Denali National Park
USA | Wednesday, 27 May 2015 | Views [169] | Scholarship Entry
Laura and I went to Alaska just to say we did. We met at the airport in Anchorage, rented a car and started exploring. I couldn't stop looking at maps, unable to wrap my head around the vastness, the distance, the real sense of adventure. Three plane rides, four time zones, no real plan. On our second day there, we hopped in our tiny rental car and took the five-hour scenic drive to Denali National Park and Preserve.
Laura lives in Los Angeles and runs marathons, hikes in canyons and teaches yoga. She grew up in New Hampshire and has an appreciation for the so-called great outdoors that I have just never held. I was raised in Central Massachusetts, moved to Boston and have only ever been involved in a marathon if it centered around Netflix.

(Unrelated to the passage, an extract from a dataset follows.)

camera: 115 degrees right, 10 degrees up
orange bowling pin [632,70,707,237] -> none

At the park's visitors center, we boarded a bus that creaked slowly away from the busy hum of the souvenir shops and into the majestic tranquility of the Alaskan wilderness. We sat mostly quiet, trying to capture photos of the panoramic views from the small, dingy windows of the bus. I must have snapped hundreds of shots, but the tiny rectangular screen could do no justice to what I was seeing with my own eyes. Eventually we reached our stop, the random spot on the map that Laura had chosen where we would get out and take in the scenery.

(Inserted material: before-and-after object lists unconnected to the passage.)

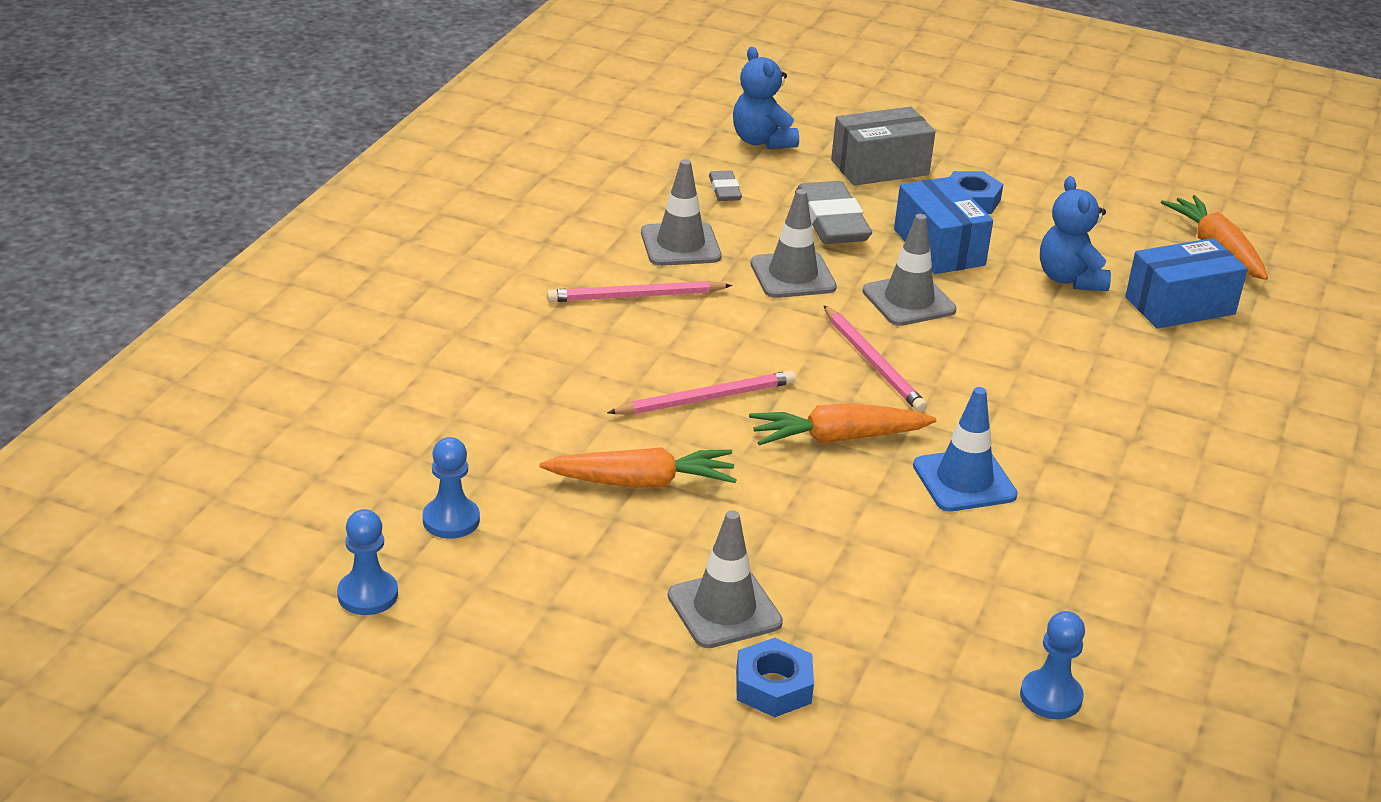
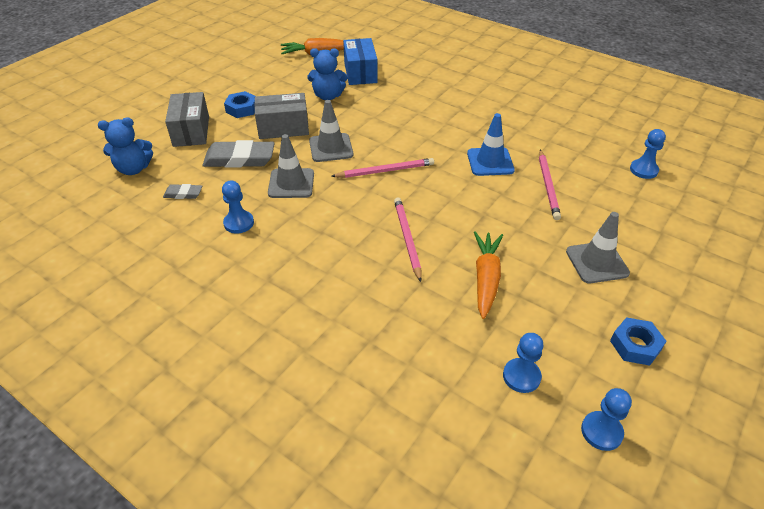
camera: 75 degrees left, 10 degrees up
pink pencil [547,281,732,302] -> pink pencil moved to [539,150,561,220]
grey traffic cone [641,159,721,266] -> blue pawn [222,181,254,234]
blue nut [736,637,814,717] -> blue nut moved to [610,317,666,366]
orange carrot [749,403,937,445] -> none
blue box [894,177,993,274] -> grey box [254,93,309,139]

I was perfectly content wandering around the well-trodden paths at the stop site, trying again to capture everything on the small, stubborn screen of my iPhone. Laura, however, welcomed the challenge posed to her by the steep hills surrounding us. There were no trails, no guides, and the potential for a real injury or animal encounter. But there she was, climbing higher and higher, looking smaller and smaller as I stood firm on flat, level ground. I watched her for a few minutes before I felt the mountain calling for me, too. "You're in Alaska," I said to myself. "You're never going to be here again. Don't waste it." I took a deep breath and followed her. Looking back was terrifying. Looking up was exhilarating. The ground below was a distant memory, our travel companions hardly recognizable, our adrenaline propelling us to an altitude that was probably dangerous. I realized that I was doing something I never thought I would do, in a place I never thought I would be, and that there was only one person who would be able to fully appreciate this amazing feeling because she was standing right beside me when we decided we shouldn't go any higher.